» What the exercise asks
Report back every line in the data that includes the string "from".

Data listing below:

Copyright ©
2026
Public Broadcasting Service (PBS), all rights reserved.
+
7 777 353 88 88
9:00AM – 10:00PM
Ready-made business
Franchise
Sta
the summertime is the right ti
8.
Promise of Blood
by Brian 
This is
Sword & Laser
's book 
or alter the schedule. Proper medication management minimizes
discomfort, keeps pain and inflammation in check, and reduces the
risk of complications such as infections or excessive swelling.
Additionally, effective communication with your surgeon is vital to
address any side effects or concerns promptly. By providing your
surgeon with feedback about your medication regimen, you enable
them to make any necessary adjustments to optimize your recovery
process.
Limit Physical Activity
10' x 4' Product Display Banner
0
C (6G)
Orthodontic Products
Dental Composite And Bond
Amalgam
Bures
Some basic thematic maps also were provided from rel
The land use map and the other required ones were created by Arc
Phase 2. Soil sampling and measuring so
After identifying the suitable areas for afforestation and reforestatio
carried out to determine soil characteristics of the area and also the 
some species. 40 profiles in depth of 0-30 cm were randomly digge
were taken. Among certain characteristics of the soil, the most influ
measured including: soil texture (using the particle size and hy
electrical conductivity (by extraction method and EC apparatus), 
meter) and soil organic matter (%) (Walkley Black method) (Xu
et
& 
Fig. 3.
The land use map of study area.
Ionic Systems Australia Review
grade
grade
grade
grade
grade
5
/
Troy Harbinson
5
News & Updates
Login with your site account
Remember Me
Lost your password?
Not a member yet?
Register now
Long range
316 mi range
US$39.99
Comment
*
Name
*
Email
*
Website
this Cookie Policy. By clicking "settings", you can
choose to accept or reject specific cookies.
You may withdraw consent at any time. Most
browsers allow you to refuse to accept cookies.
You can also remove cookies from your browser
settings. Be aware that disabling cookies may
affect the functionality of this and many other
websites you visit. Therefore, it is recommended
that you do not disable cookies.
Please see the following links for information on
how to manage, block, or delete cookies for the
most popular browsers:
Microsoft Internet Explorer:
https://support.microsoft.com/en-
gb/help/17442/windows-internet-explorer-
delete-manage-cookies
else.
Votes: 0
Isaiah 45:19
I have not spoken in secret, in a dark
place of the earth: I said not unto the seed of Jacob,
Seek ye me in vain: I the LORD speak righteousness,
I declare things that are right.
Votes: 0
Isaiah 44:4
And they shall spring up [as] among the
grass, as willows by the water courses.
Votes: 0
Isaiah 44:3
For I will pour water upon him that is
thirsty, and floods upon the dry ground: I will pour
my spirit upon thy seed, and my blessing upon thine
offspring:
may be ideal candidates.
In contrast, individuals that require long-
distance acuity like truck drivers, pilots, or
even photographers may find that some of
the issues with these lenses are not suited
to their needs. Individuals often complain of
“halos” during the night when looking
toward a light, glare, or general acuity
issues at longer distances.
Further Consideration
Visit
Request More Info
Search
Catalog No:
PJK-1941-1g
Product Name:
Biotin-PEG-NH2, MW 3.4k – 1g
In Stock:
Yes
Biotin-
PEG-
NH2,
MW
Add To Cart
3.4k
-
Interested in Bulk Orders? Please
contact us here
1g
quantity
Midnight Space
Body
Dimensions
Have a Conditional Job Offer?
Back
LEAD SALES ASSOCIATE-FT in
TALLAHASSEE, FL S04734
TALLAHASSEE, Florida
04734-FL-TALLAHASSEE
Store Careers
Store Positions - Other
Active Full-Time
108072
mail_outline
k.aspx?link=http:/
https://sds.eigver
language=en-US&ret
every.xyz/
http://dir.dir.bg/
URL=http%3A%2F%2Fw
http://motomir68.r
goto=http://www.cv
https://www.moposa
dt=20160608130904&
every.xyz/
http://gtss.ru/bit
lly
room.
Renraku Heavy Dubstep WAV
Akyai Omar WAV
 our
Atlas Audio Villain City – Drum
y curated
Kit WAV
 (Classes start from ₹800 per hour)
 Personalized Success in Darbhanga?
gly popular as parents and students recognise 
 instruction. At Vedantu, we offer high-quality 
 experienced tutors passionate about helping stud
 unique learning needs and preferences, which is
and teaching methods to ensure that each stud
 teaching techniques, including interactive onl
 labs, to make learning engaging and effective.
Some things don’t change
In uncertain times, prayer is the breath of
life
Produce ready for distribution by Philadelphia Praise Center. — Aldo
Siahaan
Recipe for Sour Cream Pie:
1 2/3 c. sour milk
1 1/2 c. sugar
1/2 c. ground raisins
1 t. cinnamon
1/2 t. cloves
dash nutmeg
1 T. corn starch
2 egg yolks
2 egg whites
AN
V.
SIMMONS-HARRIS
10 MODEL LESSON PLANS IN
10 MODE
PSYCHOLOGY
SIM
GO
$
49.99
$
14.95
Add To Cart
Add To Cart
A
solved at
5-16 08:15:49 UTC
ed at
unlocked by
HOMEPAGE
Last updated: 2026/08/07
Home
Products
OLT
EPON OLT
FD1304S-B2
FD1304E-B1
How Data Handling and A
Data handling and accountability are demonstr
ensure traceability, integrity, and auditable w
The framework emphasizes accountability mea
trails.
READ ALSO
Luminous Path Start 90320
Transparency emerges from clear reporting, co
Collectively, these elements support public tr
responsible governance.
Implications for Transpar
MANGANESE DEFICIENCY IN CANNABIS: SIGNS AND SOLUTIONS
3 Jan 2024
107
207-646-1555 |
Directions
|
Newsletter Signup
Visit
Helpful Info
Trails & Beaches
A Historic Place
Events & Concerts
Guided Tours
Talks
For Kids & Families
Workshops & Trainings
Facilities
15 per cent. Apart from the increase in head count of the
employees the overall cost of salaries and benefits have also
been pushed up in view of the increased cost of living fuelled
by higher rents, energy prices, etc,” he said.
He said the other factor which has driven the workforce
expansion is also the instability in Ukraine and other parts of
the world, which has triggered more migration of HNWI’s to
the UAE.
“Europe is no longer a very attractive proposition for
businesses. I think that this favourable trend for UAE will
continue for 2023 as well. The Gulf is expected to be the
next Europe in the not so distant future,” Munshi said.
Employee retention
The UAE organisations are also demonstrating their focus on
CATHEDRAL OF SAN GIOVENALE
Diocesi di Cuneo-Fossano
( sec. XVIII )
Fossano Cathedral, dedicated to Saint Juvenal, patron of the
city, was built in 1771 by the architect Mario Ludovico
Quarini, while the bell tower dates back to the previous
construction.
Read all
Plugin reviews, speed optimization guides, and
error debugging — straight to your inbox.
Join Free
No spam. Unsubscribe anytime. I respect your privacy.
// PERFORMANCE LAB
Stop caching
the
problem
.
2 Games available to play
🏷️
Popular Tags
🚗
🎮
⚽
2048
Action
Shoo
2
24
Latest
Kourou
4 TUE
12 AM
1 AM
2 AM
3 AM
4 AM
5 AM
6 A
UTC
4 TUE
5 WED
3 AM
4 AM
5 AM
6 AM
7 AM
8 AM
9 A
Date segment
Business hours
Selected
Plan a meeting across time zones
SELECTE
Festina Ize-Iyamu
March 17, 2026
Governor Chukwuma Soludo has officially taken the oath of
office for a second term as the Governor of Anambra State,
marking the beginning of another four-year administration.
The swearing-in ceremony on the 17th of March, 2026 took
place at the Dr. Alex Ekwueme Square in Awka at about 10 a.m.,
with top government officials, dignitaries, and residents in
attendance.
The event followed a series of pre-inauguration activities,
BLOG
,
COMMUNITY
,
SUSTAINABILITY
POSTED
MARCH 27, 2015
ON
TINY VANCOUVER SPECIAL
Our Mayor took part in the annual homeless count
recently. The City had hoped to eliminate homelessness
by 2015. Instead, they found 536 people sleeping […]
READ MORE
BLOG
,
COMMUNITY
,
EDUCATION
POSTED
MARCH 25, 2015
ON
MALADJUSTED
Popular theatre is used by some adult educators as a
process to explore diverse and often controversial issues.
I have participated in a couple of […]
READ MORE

End of Data listing.

» Finished exercise
Some basic thematic maps also were provided from rel
You can also remove cookies from your browser
 (Classes start from ₹800 per hour)
Transparency emerges from clear reporting, co
15 per cent. Apart from the increase in head count of the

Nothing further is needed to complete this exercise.